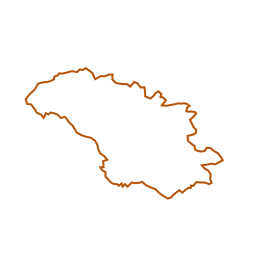 Giolou, Paphos, Cyprus (orthographic projection), rotated 306°
{"feature_id": "46923920B14878723805289", "entity_name": "Giolou", "entity_type": "district", "adm_level": 2, "iso_a3": "CYP", "parent_name": "Cyprus", "parent_adm1": "Paphos", "projection": "orthographic", "projection_center": [32.479, 34.929], "detail": "fine", "context": "isolated", "style": "outline", "palette": "amber", "viewbox_px": 256, "rotation_deg": 306, "n_neighbors": 0, "source": "geoboundaries", "source_scale": "gbopen_adm2", "svg_char_len": 2037}
<svg xmlns="http://www.w3.org/2000/svg" viewBox="0 0 256 256"><g transform="rotate(306 128 128)"><path d="M86.7,45.2L87.8,49.7L86.6,53.7L88.4,53.7L91.6,52.8L92.3,55.7L95.1,56.4L96.5,59.6L97.4,63.0L96.7,67.9L99.7,70.1L99.6,72.3L97.8,77.5L97.4,81.7L94.3,89.0L94.8,94.3L96.1,98.7L98.3,103.8L98.3,109.1L96.0,113.7L93.6,115.9L91.2,120.3L91.2,125.4L90.2,129.9L86.5,127.4L82.0,131.3L79.9,128.7L78.7,131.2L79.0,135.8L75.4,138.4L74.9,141.5L73.8,147.0L74.7,150.0L76.2,152.2L75.8,154.4L79.4,155.5L77.4,158.1L80.8,158.5L80.2,162.1L86.1,163.1L87.8,166.5L90.9,169.9L92.7,170.9L92.3,175.9L93.3,181.5L94.5,185.8L93.8,192.0L93.8,196.1L94.3,201.7L97.2,203.7L100.3,203.9L103.5,204.8L107.8,206.1L107.6,209.9L111.7,210.9L115.1,212.1L116.5,214.0L116.8,213.8L118.7,212.9L119.6,214.9L123.0,215.0L124.3,215.0L126.4,218.4L129.2,222.6L130.3,226.7L132.8,227.8L135.1,224.4L138.9,222.4L140.6,218.4L140.3,213.2L141.3,209.7L144.2,212.9L148.2,216.6L149.9,219.9L154.4,222.1L157.6,223.6L159.0,220.7L160.4,215.6L160.0,211.3L160.2,206.5L159.5,205.3L158.2,203.2L154.5,203.6L152.0,201.1L150.3,197.7L150.0,194.8L152.7,192.3L152.4,190.7L152.9,183.9L156.7,180.9L160.7,184.4L163.5,185.8L166.5,184.5L167.1,180.9L168.7,177.8L171.1,173.3L175.7,174.4L179.9,174.6L180.1,172.6L178.5,169.4L176.8,167.4L175.8,165.4L178.9,163.9L182.1,164.8L182.2,162.2L181.1,158.9L179.3,157.1L177.6,154.5L176.3,153.1L174.7,151.9L172.0,149.2L168.8,146.3L166.2,142.1L172.8,142.3L173.2,138.4L172.2,135.9L175.0,135.1L175.6,131.3L172.5,129.8L168.0,129.7L165.0,128.8L163.7,123.4L168.0,119.9L170.6,117.1L168.2,114.6L169.7,109.1L168.8,105.8L168.2,105.9L162.7,105.5L163.1,101.7L159.8,96.9L157.4,91.9L158.0,86.9L159.9,85.6L162.2,84.0L160.0,81.2L155.9,78.6L153.9,75.4L148.2,72.7L149.7,70.1L151.6,66.7L151.7,58.8L148.3,57.2L147.0,54.6L143.3,53.9L141.0,49.2L138.4,47.1L135.5,44.7L132.9,42.3L131.8,40.2L129.1,40.2L126.2,38.2L123.8,39.6L119.6,37.1L117.5,35.4L115.8,33.3L111.2,29.2L104.0,29.9L98.3,28.7L91.3,28.2L88.2,32.3L90.1,35.6L89.0,39.5L88.1,42.5L86.7,45.2Z" fill="none" stroke="#b45309" stroke-width="2"/></g></svg>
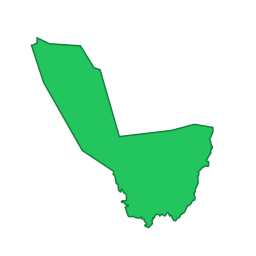 the district of Dolores, Copán, Honduras, rotated 172°
{"feature_id": "27666195B68227571253463", "entity_name": "Dolores", "entity_type": "district", "adm_level": 2, "iso_a3": "HND", "parent_name": "Honduras", "parent_adm1": "Copán", "projection": "robinson", "projection_center": [-88.864, 14.902], "detail": "fine", "context": "isolated", "style": "filled", "palette": "green", "viewbox_px": 256, "rotation_deg": 172, "n_neighbors": 0, "source": "geoboundaries", "source_scale": "gbopen_adm2", "svg_char_len": 5088}
<svg xmlns="http://www.w3.org/2000/svg" viewBox="0 0 256 256"><g transform="rotate(172 128 128)"><path d="M212.1,223.4L205.2,184.8L176.4,112.1L148.2,87.1L148.3,86.5L148.5,85.8L148.7,85.3L149.1,84.7L149.1,84.2L149.0,83.8L148.4,83.4L148.1,83.0L147.7,82.3L147.6,81.9L147.6,81.4L147.6,80.6L147.6,79.8L147.4,77.7L147.3,76.6L147.3,75.4L147.4,74.6L146.7,74.3L146.2,74.0L146.0,73.8L145.9,73.6L145.7,73.2L145.7,72.3L145.9,71.0L145.9,70.1L145.9,68.4L145.9,68.0L145.8,67.6L145.3,66.8L145.1,66.5L144.9,66.2L144.7,66.0L144.4,65.8L144.2,65.8L143.9,65.8L143.7,66.1L143.7,66.3L143.8,66.7L143.8,67.0L143.8,67.3L143.7,67.6L143.4,67.9L143.0,68.2L142.6,68.4L142.3,68.0L142.1,67.6L141.4,64.9L141.1,64.2L140.5,63.8L139.8,63.3L138.8,62.5L138.8,62.4L138.8,62.2L138.9,61.7L139.1,60.7L139.3,59.1L139.4,58.4L139.3,57.7L139.4,57.3L139.5,57.0L139.6,56.7L139.9,56.6L140.0,56.5L140.9,56.3L141.4,56.3L141.7,56.3L142.2,56.3L143.2,56.7L143.7,56.7L144.0,56.6L144.3,56.4L144.6,56.1L144.8,55.9L144.8,55.7L144.7,55.5L144.5,55.4L144.1,55.2L143.3,54.9L142.5,54.8L142.3,54.7L142.1,54.5L141.8,53.9L141.0,52.5L140.8,52.2L140.6,52.0L140.3,51.8L140.0,51.8L139.6,51.7L139.2,51.8L138.7,51.7L138.6,51.4L138.5,51.2L138.6,50.9L138.7,50.7L138.9,50.6L139.2,50.5L139.8,50.5L140.9,50.3L141.2,50.1L141.7,49.9L141.8,49.8L141.9,49.6L141.9,49.4L141.7,49.0L141.4,48.3L141.3,48.1L141.2,47.4L141.2,46.2L141.1,45.3L140.9,44.5L140.6,43.4L140.3,42.5L140.1,41.1L140.0,40.8L139.9,40.6L139.7,40.4L139.2,40.1L138.9,40.0L138.2,39.8L137.7,39.8L136.7,39.8L136.2,39.7L135.3,39.6L134.9,39.5L134.3,39.2L133.2,38.5L132.4,38.1L131.5,37.7L130.6,37.4L130.2,37.3L129.6,37.3L128.5,37.4L128.3,37.5L128.0,37.6L127.6,38.1L127.3,38.1L127.2,37.9L127.1,37.7L127.1,37.0L127.2,36.3L127.2,36.1L126.5,36.0L125.9,36.1L125.5,36.1L125.1,35.9L124.8,35.7L124.7,35.4L124.7,35.2L124.7,34.9L124.9,34.5L124.9,34.2L124.7,33.6L124.4,33.1L123.8,32.2L123.3,31.5L123.0,31.1L122.9,30.7L122.9,30.3L123.1,30.1L123.2,29.9L123.5,29.8L124.0,29.9L124.3,29.8L124.6,29.5L124.8,29.3L124.9,29.0L124.9,28.9L124.7,28.6L123.3,27.6L122.9,27.4L122.1,27.0L121.9,26.9L121.7,26.7L122.0,26.1L120.0,27.6L117.8,29.3L117.4,29.6L117.2,29.9L117.1,30.1L117.0,31.2L117.1,31.7L117.3,32.2L117.3,32.5L117.1,32.8L116.7,33.4L116.4,33.7L116.0,33.9L115.9,34.1L115.8,34.4L115.9,34.9L115.9,35.2L115.8,35.6L115.7,35.8L115.4,35.9L115.2,35.5L115.0,35.4L114.9,35.4L114.6,35.5L114.2,35.8L114.0,36.1L113.8,36.4L113.6,37.1L113.2,37.5L112.8,37.9L112.4,38.2L112.0,38.3L111.7,38.4L111.2,38.4L110.7,38.4L110.1,38.2L109.8,38.1L109.6,37.9L109.4,37.6L109.3,37.3L109.2,36.9L109.1,36.7L108.9,36.5L108.7,36.5L108.4,36.6L107.5,37.2L106.7,37.7L106.2,37.9L105.8,37.7L105.2,36.9L104.4,36.1L104.2,35.9L103.9,35.8L103.6,35.9L103.2,36.1L102.1,37.5L101.3,38.5L101.0,38.7L100.7,38.9L100.4,38.8L100.3,38.7L100.0,38.3L99.5,36.6L99.1,35.7L98.9,35.2L98.7,35.0L98.3,35.2L98.2,35.4L98.1,35.6L97.9,35.7L97.6,35.6L97.4,35.6L97.2,35.3L97.0,35.1L96.9,34.8L96.8,34.5L96.9,33.4L96.7,32.8L96.5,32.2L96.3,31.7L96.1,31.2L95.8,30.7L95.3,30.1L94.8,29.7L94.6,29.6L94.4,29.5L94.2,29.5L93.4,29.9L92.9,30.3L92.6,30.7L92.1,31.5L91.8,31.8L91.6,32.0L91.2,32.1L90.9,32.2L90.7,32.1L90.3,32.0L90.0,32.0L89.8,32.1L89.6,32.2L89.4,32.4L88.9,33.2L88.2,34.5L87.9,34.9L87.7,35.0L87.1,35.1L86.5,35.3L84.9,36.1L84.2,36.5L83.9,36.7L83.5,37.1L83.1,37.7L81.8,39.6L81.4,40.2L81.1,41.0L80.9,41.3L80.4,42.0L79.7,42.8L79.4,42.9L79.0,42.7L78.7,42.7L78.2,42.8L77.8,43.1L77.4,43.3L76.9,43.7L76.0,44.6L75.3,45.5L74.6,46.5L74.2,47.0L73.9,47.2L73.5,47.3L73.2,47.3L72.7,47.2L72.2,47.3L72.0,47.5L71.8,47.8L71.6,48.4L71.4,48.9L71.4,49.6L71.4,50.2L71.9,54.0L71.8,54.3L71.7,54.5L71.1,54.7L70.9,54.8L70.7,55.0L70.4,55.5L70.3,55.9L70.3,56.3L70.4,56.8L70.4,57.1L70.3,57.3L67.2,62.0L66.5,63.1L66.2,63.8L66.1,64.2L66.0,64.6L66.0,64.9L66.1,65.4L66.1,65.8L66.1,66.4L65.8,68.3L65.8,68.9L65.8,69.7L65.8,70.2L65.7,70.4L65.6,70.6L65.1,70.8L64.9,70.9L64.8,71.1L64.6,71.6L64.4,72.2L64.2,73.2L64.1,73.7L64.1,74.1L64.2,74.3L64.3,74.4L64.6,74.6L64.6,74.8L64.4,75.0L63.6,75.5L62.5,76.2L61.0,77.3L60.6,77.6L60.0,78.4L59.5,78.7L59.3,78.7L58.9,78.7L58.7,78.7L57.1,79.6L56.5,79.9L56.3,79.9L56.0,79.6L55.5,79.4L55.0,79.2L54.4,79.0L54.0,79.0L53.8,79.0L53.6,79.2L53.5,79.4L53.3,80.3L53.1,81.5L53.0,83.0L53.0,83.5L53.3,83.8L53.7,83.7L53.9,83.7L54.1,83.8L54.3,83.9L54.5,84.2L54.7,84.6L54.8,84.7L54.7,85.0L54.6,85.4L54.3,85.9L52.1,88.7L50.7,90.6L50.5,90.9L50.4,90.9L50.2,91.0L50.0,90.9L49.8,90.9L49.7,91.0L49.7,91.3L49.9,91.6L49.9,91.9L49.8,92.1L49.4,92.4L49.3,92.7L49.3,93.0L49.4,93.4L49.4,93.6L49.4,93.9L49.4,94.1L49.2,94.3L48.7,94.6L48.6,94.9L48.5,95.1L48.6,95.5L48.5,95.9L48.4,96.0L48.1,96.2L47.8,96.1L47.5,96.1L47.4,96.2L47.3,96.4L47.2,96.7L47.2,97.1L47.2,97.5L47.3,98.1L47.5,98.9L48.0,100.0L48.1,100.3L48.1,100.7L48.2,101.3L48.1,102.5L48.1,103.5L48.2,103.9L48.3,104.3L48.8,105.1L48.8,105.3L48.8,105.6L48.7,105.8L48.6,106.1L47.8,106.9L47.5,107.3L47.0,108.0L45.3,110.8L44.9,111.7L44.6,112.6L44.3,113.6L44.1,115.2L43.9,116.7L61.7,122.4L85.4,119.5L137.8,120.7L147.6,189.6L153.3,192.4L163.7,216.0L194.0,222.3L205.5,229.9L206.3,224.4L208.4,224.2L210.2,223.3L212.1,223.4Z" fill="#22c55e" stroke="#15803d" stroke-width="1.5"/></g></svg>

★ ★ ★ ★

[OBJECTIVE]
List every line in the entries above that contains the string "context".

[EXERCISE ANSWER]
{"feature_id": "46923920B14878723805289", "entity_name": "Giolou", "entity_type": "district", "adm_level": 2, "iso_a3": "CYP", "parent_name": "Cyprus", "parent_adm1": "Paphos", "projection": "orthographic", "projection_center": [32.479, 34.929], "detail": "fine", "context": "isolated", "style": "outline", "palette": "amber", "viewbox_px": 256, "rotation_deg": 306, "n_neighbors": 0, "source": "geoboundaries", "source_scale": "gbopen_adm2", "svg_char_len": 2037}
{"feature_id": "27666195B68227571253463", "entity_name": "Dolores", "entity_type": "district", "adm_level": 2, "iso_a3": "HND", "parent_name": "Honduras", "parent_adm1": "Copán", "projection": "robinson", "projection_center": [-88.864, 14.902], "detail": "fine", "context": "isolated", "style": "filled", "palette": "green", "viewbox_px": 256, "rotation_deg": 172, "n_neighbors": 0, "source": "geoboundaries", "source_scale": "gbopen_adm2", "svg_char_len": 5088}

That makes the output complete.